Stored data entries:
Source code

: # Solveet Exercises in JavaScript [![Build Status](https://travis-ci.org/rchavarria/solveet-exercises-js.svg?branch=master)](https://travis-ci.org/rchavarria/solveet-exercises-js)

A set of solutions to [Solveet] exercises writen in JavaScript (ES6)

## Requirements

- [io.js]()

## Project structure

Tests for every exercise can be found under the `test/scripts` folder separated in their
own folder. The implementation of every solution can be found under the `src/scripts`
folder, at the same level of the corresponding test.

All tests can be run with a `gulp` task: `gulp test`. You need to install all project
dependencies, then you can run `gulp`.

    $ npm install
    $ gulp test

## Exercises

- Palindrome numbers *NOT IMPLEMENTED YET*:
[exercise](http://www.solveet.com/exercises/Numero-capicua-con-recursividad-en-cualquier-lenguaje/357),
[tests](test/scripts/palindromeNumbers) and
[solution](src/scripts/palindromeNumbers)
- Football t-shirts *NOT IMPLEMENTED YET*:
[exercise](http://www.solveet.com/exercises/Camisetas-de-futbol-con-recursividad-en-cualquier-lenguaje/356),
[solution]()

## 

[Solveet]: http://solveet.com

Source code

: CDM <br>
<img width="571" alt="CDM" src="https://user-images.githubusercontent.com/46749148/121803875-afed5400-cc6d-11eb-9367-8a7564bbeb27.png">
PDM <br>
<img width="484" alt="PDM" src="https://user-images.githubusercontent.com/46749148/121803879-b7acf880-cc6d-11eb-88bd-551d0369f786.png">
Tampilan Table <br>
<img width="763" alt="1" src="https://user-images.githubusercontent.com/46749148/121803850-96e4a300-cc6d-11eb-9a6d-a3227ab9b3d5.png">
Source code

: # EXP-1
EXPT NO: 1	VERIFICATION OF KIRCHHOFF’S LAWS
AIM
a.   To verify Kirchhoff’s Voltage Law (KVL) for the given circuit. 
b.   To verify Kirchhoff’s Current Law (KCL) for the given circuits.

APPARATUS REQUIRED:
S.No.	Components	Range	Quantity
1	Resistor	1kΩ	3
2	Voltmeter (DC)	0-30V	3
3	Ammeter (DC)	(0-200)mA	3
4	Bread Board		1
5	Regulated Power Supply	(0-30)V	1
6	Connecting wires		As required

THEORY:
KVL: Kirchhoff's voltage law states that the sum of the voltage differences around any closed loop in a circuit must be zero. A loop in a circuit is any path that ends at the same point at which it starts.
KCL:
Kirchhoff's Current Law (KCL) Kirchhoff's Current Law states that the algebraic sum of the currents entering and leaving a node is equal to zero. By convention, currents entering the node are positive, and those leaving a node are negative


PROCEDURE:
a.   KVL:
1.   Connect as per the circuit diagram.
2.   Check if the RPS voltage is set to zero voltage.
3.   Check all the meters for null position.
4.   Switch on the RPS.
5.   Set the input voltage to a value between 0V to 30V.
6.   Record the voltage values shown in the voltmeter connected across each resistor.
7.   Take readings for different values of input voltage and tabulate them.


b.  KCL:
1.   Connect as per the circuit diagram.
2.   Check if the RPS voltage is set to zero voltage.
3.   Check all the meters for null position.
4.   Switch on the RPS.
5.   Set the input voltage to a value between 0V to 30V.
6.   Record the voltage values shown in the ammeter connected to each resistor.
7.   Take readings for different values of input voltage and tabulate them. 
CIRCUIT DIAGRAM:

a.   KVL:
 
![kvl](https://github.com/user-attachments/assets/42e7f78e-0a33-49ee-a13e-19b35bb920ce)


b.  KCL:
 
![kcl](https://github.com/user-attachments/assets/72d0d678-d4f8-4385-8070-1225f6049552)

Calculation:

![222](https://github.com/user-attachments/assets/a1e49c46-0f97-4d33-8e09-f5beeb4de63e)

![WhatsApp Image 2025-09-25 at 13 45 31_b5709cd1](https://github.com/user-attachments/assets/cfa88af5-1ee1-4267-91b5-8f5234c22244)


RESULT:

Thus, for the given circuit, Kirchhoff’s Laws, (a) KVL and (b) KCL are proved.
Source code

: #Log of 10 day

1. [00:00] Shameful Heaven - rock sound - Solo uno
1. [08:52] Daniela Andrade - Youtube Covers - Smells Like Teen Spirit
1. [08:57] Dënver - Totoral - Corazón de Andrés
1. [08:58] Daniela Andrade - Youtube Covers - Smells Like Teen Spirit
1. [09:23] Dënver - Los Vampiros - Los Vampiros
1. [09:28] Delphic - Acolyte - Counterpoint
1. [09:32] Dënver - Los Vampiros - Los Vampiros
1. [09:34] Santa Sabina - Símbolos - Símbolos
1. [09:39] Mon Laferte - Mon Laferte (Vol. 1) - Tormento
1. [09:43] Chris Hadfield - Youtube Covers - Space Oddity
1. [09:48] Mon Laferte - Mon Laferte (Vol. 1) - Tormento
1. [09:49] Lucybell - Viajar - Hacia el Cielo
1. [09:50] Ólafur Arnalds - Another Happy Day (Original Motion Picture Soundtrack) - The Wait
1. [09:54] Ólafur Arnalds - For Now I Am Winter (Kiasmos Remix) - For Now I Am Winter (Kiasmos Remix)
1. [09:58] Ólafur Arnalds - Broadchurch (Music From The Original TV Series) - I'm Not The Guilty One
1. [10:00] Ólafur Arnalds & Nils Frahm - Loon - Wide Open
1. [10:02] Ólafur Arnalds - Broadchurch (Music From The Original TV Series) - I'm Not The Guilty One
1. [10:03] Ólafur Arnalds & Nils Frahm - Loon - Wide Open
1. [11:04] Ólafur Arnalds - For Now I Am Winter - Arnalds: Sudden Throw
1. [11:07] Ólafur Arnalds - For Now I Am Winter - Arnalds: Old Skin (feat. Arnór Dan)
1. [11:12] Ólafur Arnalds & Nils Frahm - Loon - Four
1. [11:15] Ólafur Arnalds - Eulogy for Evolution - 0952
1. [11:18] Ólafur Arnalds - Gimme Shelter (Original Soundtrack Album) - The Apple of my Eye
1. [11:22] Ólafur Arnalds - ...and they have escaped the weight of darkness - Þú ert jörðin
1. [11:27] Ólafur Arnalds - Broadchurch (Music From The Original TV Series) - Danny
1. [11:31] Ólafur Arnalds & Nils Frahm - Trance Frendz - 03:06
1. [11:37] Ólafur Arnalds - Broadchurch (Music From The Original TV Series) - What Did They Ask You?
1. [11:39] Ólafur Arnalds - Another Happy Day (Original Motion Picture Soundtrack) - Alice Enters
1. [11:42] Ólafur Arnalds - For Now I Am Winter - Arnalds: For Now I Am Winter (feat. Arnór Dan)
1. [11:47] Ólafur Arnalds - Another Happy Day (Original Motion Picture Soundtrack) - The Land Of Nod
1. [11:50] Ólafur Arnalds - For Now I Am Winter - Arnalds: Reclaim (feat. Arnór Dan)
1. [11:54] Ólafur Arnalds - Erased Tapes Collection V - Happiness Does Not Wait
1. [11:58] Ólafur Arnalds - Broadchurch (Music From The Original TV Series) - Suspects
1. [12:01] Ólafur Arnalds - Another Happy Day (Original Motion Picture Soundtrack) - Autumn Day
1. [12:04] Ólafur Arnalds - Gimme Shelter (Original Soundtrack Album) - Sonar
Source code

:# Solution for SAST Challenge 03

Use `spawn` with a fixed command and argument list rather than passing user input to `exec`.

Problem requirements: Return all lines in the entries above that carry the word "Laferte".

Exercise solution:
1. [09:39] Mon Laferte - Mon Laferte (Vol. 1) - Tormento
1. [09:48] Mon Laferte - Mon Laferte (Vol. 1) - Tormento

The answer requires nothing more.